It's that time of year again when college students and some high school students in Texas begin summer internships. Internships are a great way for young people to gain real world experience in the workforce. It helps them pick up skills, strengthen their resumes and learn whether a particular type of work is a good fit for them. However, as we have previously discussed in this employment law blog, in some cases interns are exploited.
A number of interships are unpaid. In some cases, that is legal because it is a learning experience for the intern, and one that the employer puts considerable effort into. In other cases, however, the interns are essentially doing the work of a paid employee--and, as such, they really should be paid.
The laws that regulate internships might be somewhat complicated for employers and interns, but that does not mean that these laws can be ignored.
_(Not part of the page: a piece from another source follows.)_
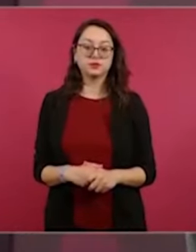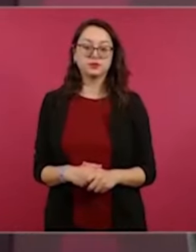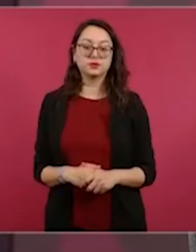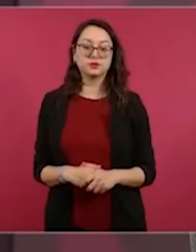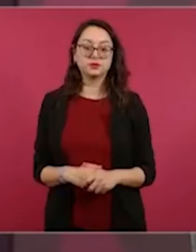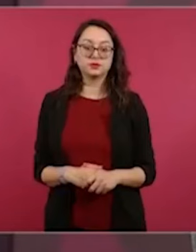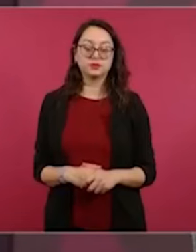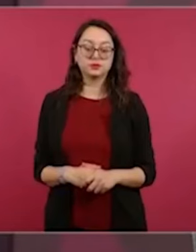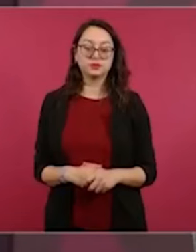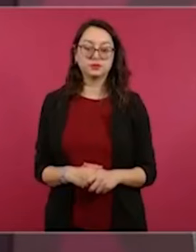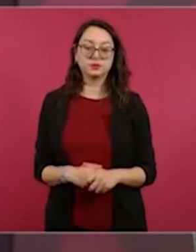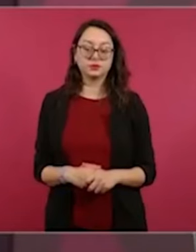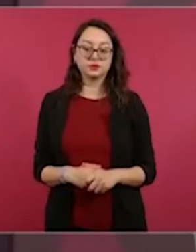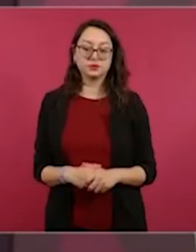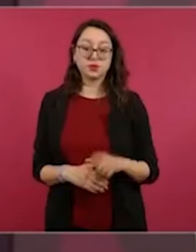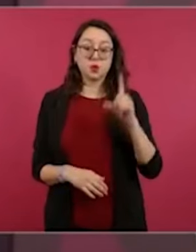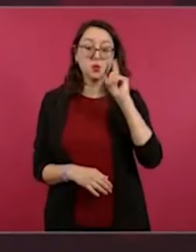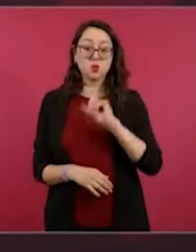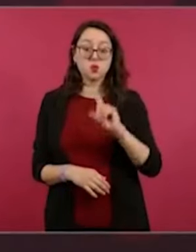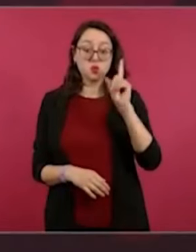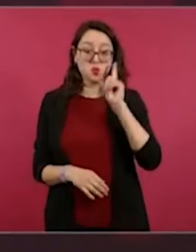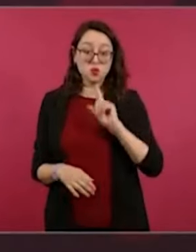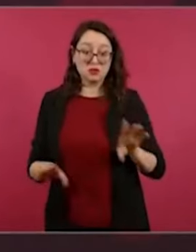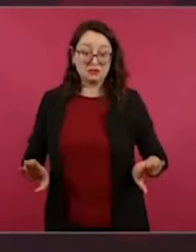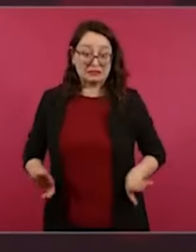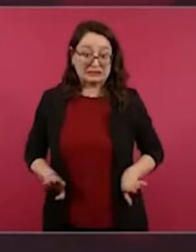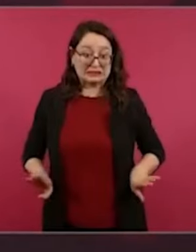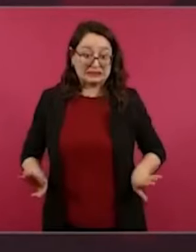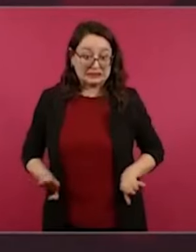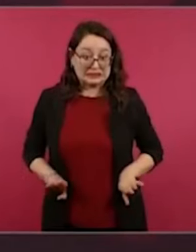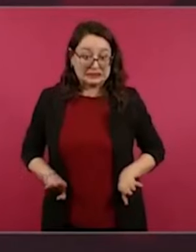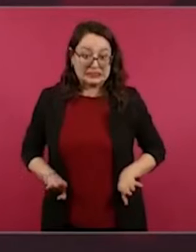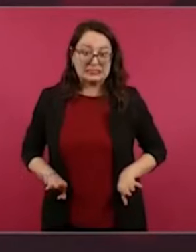Es una mujer con convicciones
When these laws are ignored, lawsuits often follow. The Charlie Rose Show is among a number of other employers that have recently been sued by interns who claim that they were doing the work of employees and thus should have been paid.
The U.S. Department of Labor has pretty clear regulations that spell out the rules for unpaid internships, but the basic guideline is simply whether the internship exists primarily to benefit the interns or to benefit the company.
For example, if the intern is gaining educational experience similar to what could be gained in a classroom, it is probably OK for the internship to be unpaid. However, if the intern is performing important work that a paid employee would be doing if the intern wasn't there, the intern is clearly benefitting the company by working for free and that probably is not legal.
Interns who are paid must receive fair wages in accordance with federal and state wage and hours laws. Employers and interns may wish to seek legal advice if they are unsure of whether an internship should be paid.